I have two areas where the nail has popped causing some damage under our vinyl flooring. The planks were stuck together by offsets and self-glue. Is the only option to re-plank? I'm worried cutting and bending will just cause more damage overall. Of course, it's in the middle of a hallway.
2 Answers
A not-entirely satisfactory "fix" I've used:
- Use a very sharp nail-set or strong awl to punch the nails well below the surface, being careful not to further damage the surface itself.
- Fill the divot and cracks with a cement such as epoxy, removing loose pieces or those that cannot be pushed in.
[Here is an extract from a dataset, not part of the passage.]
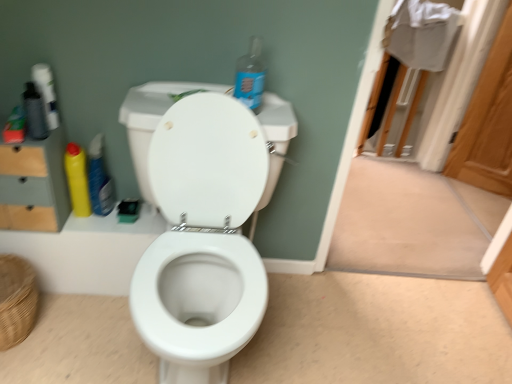
Question: From a real-world perspective, is yellow matte bottle at left, the third cleaning product from the right, beneath yellow plastic bottle at left, arranged as the second cleaning product when viewed from the left?

Choices:
 (A) no
 (B) yes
Leave the patch slightly proud (above) the surface.
- Carefully sand the patch even.
- Color the patch to blend with the flooring, perhaps with a furniture stain kit.
- Overcoat with varnish, polish or wax.
The nails might pop up again, perhaps in as few years.
If you have spare flooring, that would be the best fix, carefully cutting off locking portions of the tongues but not the whole tongue to act as a glue tab. then surgically apply a compatible glue to hold the new piece in since there is no locking edge to keep them in.
The fix for the issue you have now is not the best one either but it is a different take on DrMoishe Pippik's idea.
Since the floor is displaced already at the nail pops, and what remains are several loose pieces still attached by a "flap hinge", carefully with a sharp pointed knife, completely remove just of of the pieces that are still hinged in place for access to the nail head below. Use a nail set to drive the nail down deeper, but you may need to do this at a slight angle to keep from knocking more chips off. If you tap the nail set lightly to set it into the nail head slightly, then you make use harder strikes to set the nail in deep enough. After that is done, use super glue dropped into the hole to start the final part of the repair. Make certain the glue is in the right places so it will hold the chips in place once they are flattened down. Reset the old chip that was taken out the same way you found it. Using a FLAT piece of hardwood or metal perhaps, place that over the area and hit it once real hard with a hammer to drive the pieces back down and allow the super glue to grab them in their new location.
I don't expect it to be an invisible fix, and if it fails miserably, there is always the first option.